I was hustling through town the other day, looking for a new screen cover for my iPad. I was all in a tizz because I have an iPad 2, and since the iPad 3 has been released, all of the accessories for the former have become obsolete and disappeared from the shelves. It was cold and raining and I was getting fed-up, but I was adamant that I would find what I was looking for. Eventually, I found a store that still had some. I bought one and the shop assistant kindly put it on for me. End of drama.
It’s funny how we can get so wound up and frustrated over small things like this – the daily annoyances that piss us off and put us in a bad mood, like not being able to find a parking space, having to wait 15 minutes for your friend to show up or finding that the washing machine has eaten one of your favorite socks.
The way we lose perspective of some things has been on my mind lately after reading my friend Barry Welsh’s interview with North Korean defector Shin Dong-hyuk.
Born into a prison camp, Shin witnessed the execution of his mother and brother (brought about by his own actions), was treated as a slave and tortured. He managed the almost-impossible act of escaping and defecting to the South where he currently lives and works as an activist.
In recent years, there have been an increasing number of books written and published by defectors who, through having their accounts translated into English, bring their experience and message to an international audience. It is one way to raise awareness of the abhorrent plight of those on the wrong side of the border, but it is not enough.
Often, it is incomprehensible to me that just a two-hour drive away from where I live is a country in which 24 million people suffer under a totalitarian regime that denies their freedom and independence. Over 100,000 citizens languish in prison camps while others are denied basic necessities such as food and electricity.
The best and most heart-breaking book I have read on the lives of North Koreans is
Barbara Demick’s Nothing to Envy. She closely follows a range of North Koreans over several years, both in North Korea and in the South after their defection. Each experiences a level of pain, humiliation, deprivation and loss that most of us will never encounter. Their emotional and mental resourcefulness, as well as their resilience and determination allows them to endure starvation, poverty, unemployment and stigmatization. It is a stark reminder that life is really fucking unfair.

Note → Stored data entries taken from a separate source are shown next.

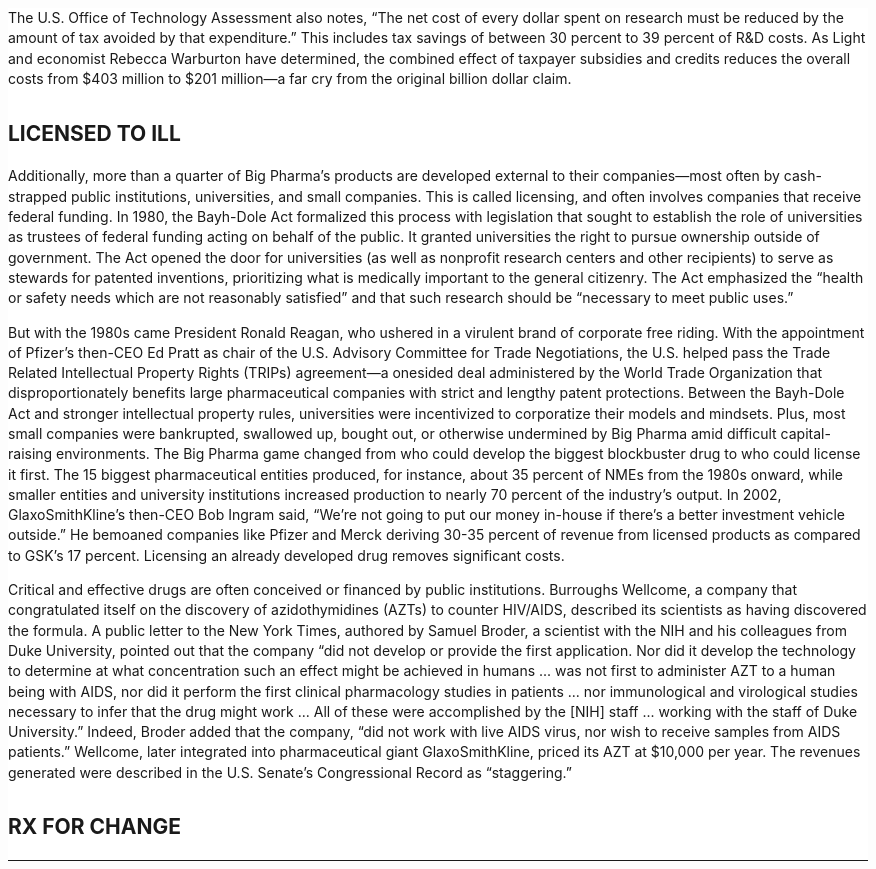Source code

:  The U.S. Office of Technology Assessment also notes, “The net cost of every dollar spent on research must be reduced by the amount of tax avoided by that expenditure.” This includes tax savings of between 30 percent to 39 percent of R&D costs. As Light and economist Rebecca Warburton have determined, the combined effect of taxpayer subsidies and credits reduces the overall costs from $403 million to $201 million—a far cry from the original billion dollar claim. 

<h2>LICENSED TO ILL</h2>

 Additionally, more than a quarter of Big Pharma’s products are developed external to their companies—most often by cash-strapped public institutions, universities, and small companies. This is called licensing, and often involves companies that receive federal funding. In 1980, the Bayh-Dole Act formalized this process with legislation that sought to establish the role of universities as trustees of federal funding acting on behalf of the public. It granted universities the right to pursue ownership outside of government. The Act opened the door for universities (as well as nonprofit research centers and other recipients) to serve as stewards for patented inventions, prioritizing what is medically important to the general citizenry. The Act emphasized the “health or safety needs which are not reasonably satisfied” and that such research should be “necessary to meet public uses.” 

 But with the 1980s came President Ronald Reagan, who ushered in a virulent brand of corporate free riding. With the appointment of Pfizer’s then-CEO Ed Pratt as chair of the U.S. Advisory Committee for Trade Negotiations, the U.S. helped pass the Trade Related Intellectual Property Rights (TRIPs) agreement—a onesided deal administered by the World Trade Organization that disproportionately benefits large pharmaceutical companies with strict and lengthy patent protections. Between the Bayh-Dole Act and stronger intellectual property rules, universities were incentivized to corporatize their models and mindsets. Plus, most small companies were bankrupted, swallowed up, bought out, or otherwise undermined by Big Pharma amid difficult capital-raising environments. The Big Pharma game changed from who could develop the biggest blockbuster drug to who could license it first. The 15 biggest pharmaceutical entities produced, for instance, about 35 percent of NMEs from the 1980s onward, while smaller entities and university institutions increased production to nearly 70 percent of the industry’s output. In 2002, GlaxoSmithKline’s then-CEO Bob Ingram said, “We’re not going to put our money in-house if there’s a better investment vehicle outside.” He bemoaned companies like Pfizer and Merck deriving 30-35 percent of revenue from licensed products as compared to GSK’s 17 percent. Licensing an already developed drug removes significant costs. 

 Critical and effective drugs are often conceived or financed by public institutions. Burroughs Wellcome, a company that congratulated itself on the discovery of azidothymidines (AZTs) to counter HIV/AIDS, described its scientists as having discovered the formula. A public letter to the New York Times, authored by Samuel Broder, a scientist with the NIH and his colleagues from Duke University, pointed out that the company “did not develop or provide the first application. Nor did it develop the technology to determine at what concentration such an effect might be achieved in humans ... was not first to administer AZT to a human being with AIDS, nor did it perform the first clinical pharmacology studies in patients ... nor immunological and virological studies necessary to infer that the drug might work ... All of these were accomplished by the [NIH] staff ... working with the staff of Duke University.” Indeed, Broder added that the company, “did not work with live AIDS virus, nor wish to receive samples from AIDS patients.” Wellcome, later integrated into pharmaceutical giant GlaxoSmithKline, priced its AZT at $10,000 per year. The revenues generated were described in the U.S. Senate’s Congressional Record as “staggering.” 

<h2>RX FOR CHANGE</h2>
<hr class="branded"/>
<a class="anchor" name="vizthree"></a>
<div id="vizthree"></div>
<script>
  var pymParent = new pym.Parent('vizthree', '/viz-three/index.html', {});
  </script>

In my own experience, I once volunteered to tutor a woman from North Korea through an NGO that supports defectors as they set up their lives in Seoul. We met once and I was struck by her small, lollipop-like frame – a result of childhood malnutrition. Despite the language barrier, she managed to communicate something of her story which involved making it to China, eventually to Shanghai where she taught herself Mandarin, worked for several years in “Import/Export” and finally to Seoul. I didn’t dare probe too much into her past as it is commonly known that females from the North have an easier time getting out as they have something to sell: themselves.
Unfortunately, she became ill with kidney disease and we never met again. Although, I sometimes think of her, especially when I’m having a bad day and remind myself to keep things in perspective and be grateful for what I do have. As Christmas nears, and I am surrounded by festive lights and hyper-consumerism, I wonder about those less fortunate and how we can help them?